We've all suffered from time to time with the law of unintended consequences. Company buys you a shiny new smartphone and now you're expected to reply to emails in the middle of the first game at the new Yankee stadium. Upgrade to new faster tape drives and discover your Exchange backups take longer because the server can't keep up and the drive is shoe-shining.
Occasionally, however, we get blessed by the computing gods and rather than being stuck with unexpected consequences we get unexpected rewards. Such is the case when we combine three of the hottest technologies in the market today -- data de-duplication, virtualization, and extended read caching -- using RAM and flash memory.
Virtual machine images in most organizations, regardless of the hypervisor the organization chooses, contain lots of duplicate data. Fifty Windows VMs will each have 2 GB to 4 GB of common DLLs and other system files that any decent de-duplication scheme can reduce by at least 90 percent.

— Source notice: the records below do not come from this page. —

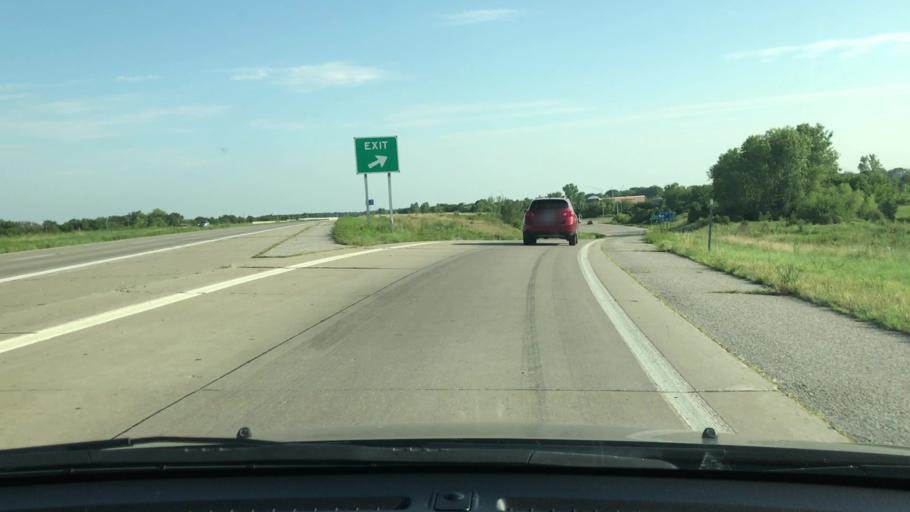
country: US
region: Missouri
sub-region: Cass County
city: Lake Winnebago
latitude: 38.8557
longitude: -94.3759
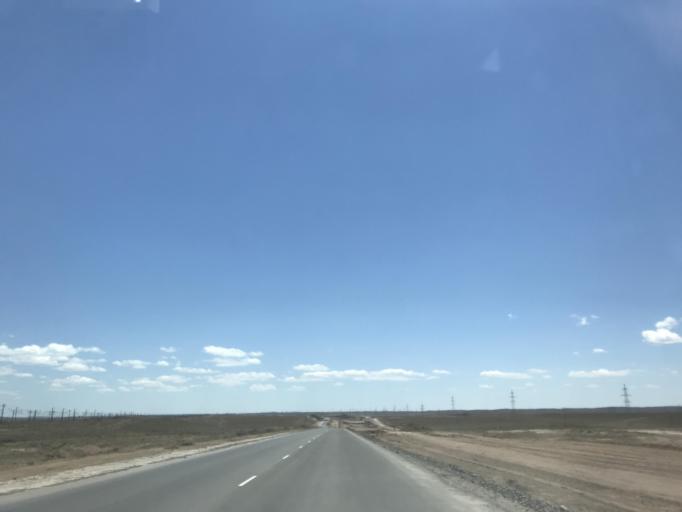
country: KZ
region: Almaty Oblysy
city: Ulken
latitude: 45.2594
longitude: 73.8023
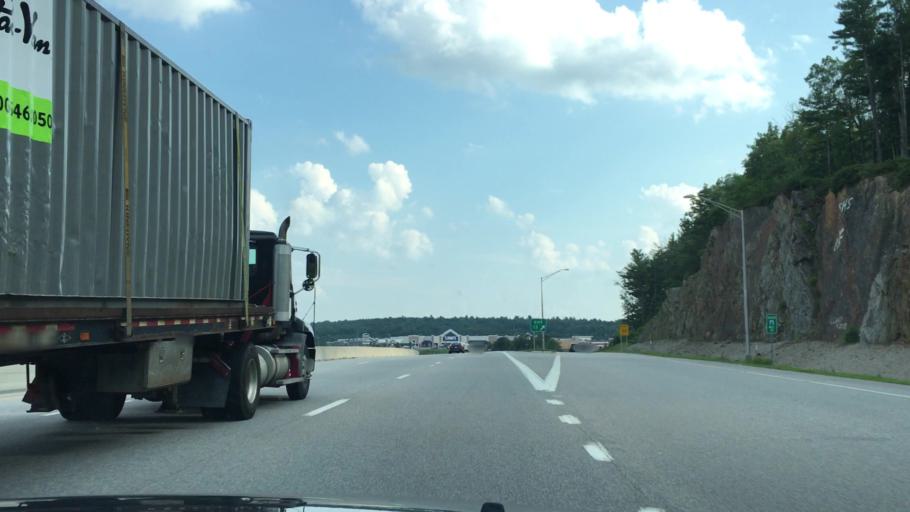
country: US
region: New Hampshire
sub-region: Strafford County
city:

When I first started thinking about de-duping VM images, I thought condensing 50 or more -- especially in VDI like desktop VM environments -- virtual machine images would create an I/O hot spot as all those VMs try to access the same data. As I researched an article on primary storage data reduction for next week's issue of InformationWeek, I realized, with a little help from some vendors, two truths of frequently accessed, de-duped data like VM images.
The first is that de-duped data is almost by definition-static data only heavily accessed for read. As soon as someone changes one copy of de-duped data, that copy ceases to be de-duped. The second is since de-duped data increases how often a given data block is going to be accessed, it also increases the probability it will be cached. Combine de-dupe with a big read cache and you could really boost performance.